In the current AI-driven era, many organizations are focusing on optimizing resources by automating as much of the QA process as possible. I’d like to get feedback from the community on what key factors we should consider when reducing human resource dependency and increasing automation efficiency.
In our case, we manage the same product across multiple deployments (around six), each with some additional features. Continuous work such as CRs, CRBs, and upgrades are part of our sustainable release cycle — so we need to ensure that automation can handle these dynamic changes while maintaining quality and minimizing manual effort.
Use your humans for human strength things, they excel at testing as a learning activity, investigation, discovery, experiments, empathy and in particular when you have something in your product you currently do not know completely well.
You can reduce that over time by actually doing that activity of learning but that needs those pesky humans to get there.
Maybe change your goal from reducing human dependency to reducing the need for activities that they are really good at, that sort of means moving all risks into that known very well area.
Unfortunately AI is not that great at that yet but once you get there AI does work to machine strengths fairly well and that usually those known very well stuff.
When AI can deal more efficiently with those knowns it can empower an increase in the human strength areas and not reduce, given AI’s somewhat unpredictable nature this adds to that argument.
What you may find is your automation headcount can be reduced as AI should allow significant accelerators in this area, whether that’s the same people doing more, less people doing the same, handing tasks over to agents or even empowering non automaters to do reasonable automation (risky in my view.
Either way I’d keep Humans At the Helm. Change that goal though from reducing human dependency to what the actual goal is that may result in less of an need for human strength skills.
Really a good question as it falls well within the scope of present-day QA.
Determination of minimum size really depends on the age of testing in your automation ecosystem, thereby aging: How changes in testing are so parameterized? Artificial intelligence could increase the speed and reduce manual work in automation, but human QAs will still be needed for exploratory, usability, or risk-based testing.
Automation Coverage Vs Test Relevance - Automate test cases that remain steady and are repetitive first; for those that are dynamic, such as CRs and feature variations, ensure that your framework supports modular or self-healing automation.
Environment vs Deployment Complexity- Disclaiming that multiple deployments are very similar to one another is incorrect. Ensure a minimum of one tester per deployment stream, who is entrusted with release validation, even if there is an automation suite in place to test the application.
Change Management- AI can assist with the impact analysis, but a human would still have to interpret risks from Change Requests or CRBs.
Skill Mix- Could be a smaller team of highly skilled personnel rather than a large manual team-maintains automation, validates AI, and performs edge-case exploration.
Monitoring and Feedback Loop - Utilizing metrics from CI/CD pipelines, defect trends, and AI insights, there needs to be a periodical re-evaluation of the size of the team to find out if it remains adequate or turned insufficient. It is a matter that has really never been fixed as far as a “minimum number.” A lean team that is strongly domain-aware can handle a large surface area quite well, particularly if your automation framework and AI models are fine-tuned for evolving product features.
Thank you for your feedback. I believe this is an area where many people are still struggling to identify the right approach. It will take some time to reach a proper conclusion, as IT companies are still conducting trial runs.
In the past, we considered in agile that the ratio is 1 tester per 3-5 developers is a good ratio.
First, it depends on the methodology and processes in place.
A proper methodology and a good process it not a thing that can replace the QA or the testing.
We usually refer to the AI can enhancing the capabilities of an existing tester 1.5x.
In that sense, I would say that you can increase your dev team and still keep 1 QA, as this 1 person can do more with harnessing the AI power on his end.

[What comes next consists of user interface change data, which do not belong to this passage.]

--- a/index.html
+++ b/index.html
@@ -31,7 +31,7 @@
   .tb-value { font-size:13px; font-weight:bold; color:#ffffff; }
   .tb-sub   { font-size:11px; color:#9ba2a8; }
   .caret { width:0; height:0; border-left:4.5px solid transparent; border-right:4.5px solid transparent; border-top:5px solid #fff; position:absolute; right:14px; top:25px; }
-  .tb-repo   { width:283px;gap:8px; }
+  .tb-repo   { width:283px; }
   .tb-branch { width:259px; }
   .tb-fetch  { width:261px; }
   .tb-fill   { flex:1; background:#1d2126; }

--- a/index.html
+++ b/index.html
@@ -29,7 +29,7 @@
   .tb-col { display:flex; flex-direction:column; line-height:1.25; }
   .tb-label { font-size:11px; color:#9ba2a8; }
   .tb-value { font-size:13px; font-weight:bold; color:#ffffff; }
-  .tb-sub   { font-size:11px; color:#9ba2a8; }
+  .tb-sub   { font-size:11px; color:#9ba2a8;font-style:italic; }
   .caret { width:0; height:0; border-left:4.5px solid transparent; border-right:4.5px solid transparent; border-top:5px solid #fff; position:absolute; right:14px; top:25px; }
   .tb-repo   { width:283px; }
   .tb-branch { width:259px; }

Taking into consideration, the AI is not used as a Q-A protocol, but is really doing by it’s own part of the process the tester use to do manually, the tester is being the reviewer and adapting it to be correct in iterations.
I would need more details of the team structure and the way of work, product, in order to give a proper, reality-based answer.
What’s the logic in cutting QA if your developers are also harnessing AI and presumably pushing through more product? You might even expect devs to race ahead, since their AI tools are slightly more mature than QA AI tools. Asking as a tester who likes to test, rather than being a simple typist!
Thank you for your opinion. We have six product deployments — each deployment have the same core domain but includes some additional features. We regularly receive CRs, and at times, we also need to work on CRBs. The systems handle a high number of transactions.
Currently, our team consists of 2 QA engineers, 1 trainee, and around 10–11 developers.
Those are assumptions.
There is no certainty that the developer’s AI tools are more mature than QA AI tools.
It all depends on how you use it, what the process is in place.
I hear complaints about the tools being used from both sides.(As a QA Manager, from both developers and QAs).
The value of being a tester in this era is to know build the proper strategy and type the correct questions to the AI tool.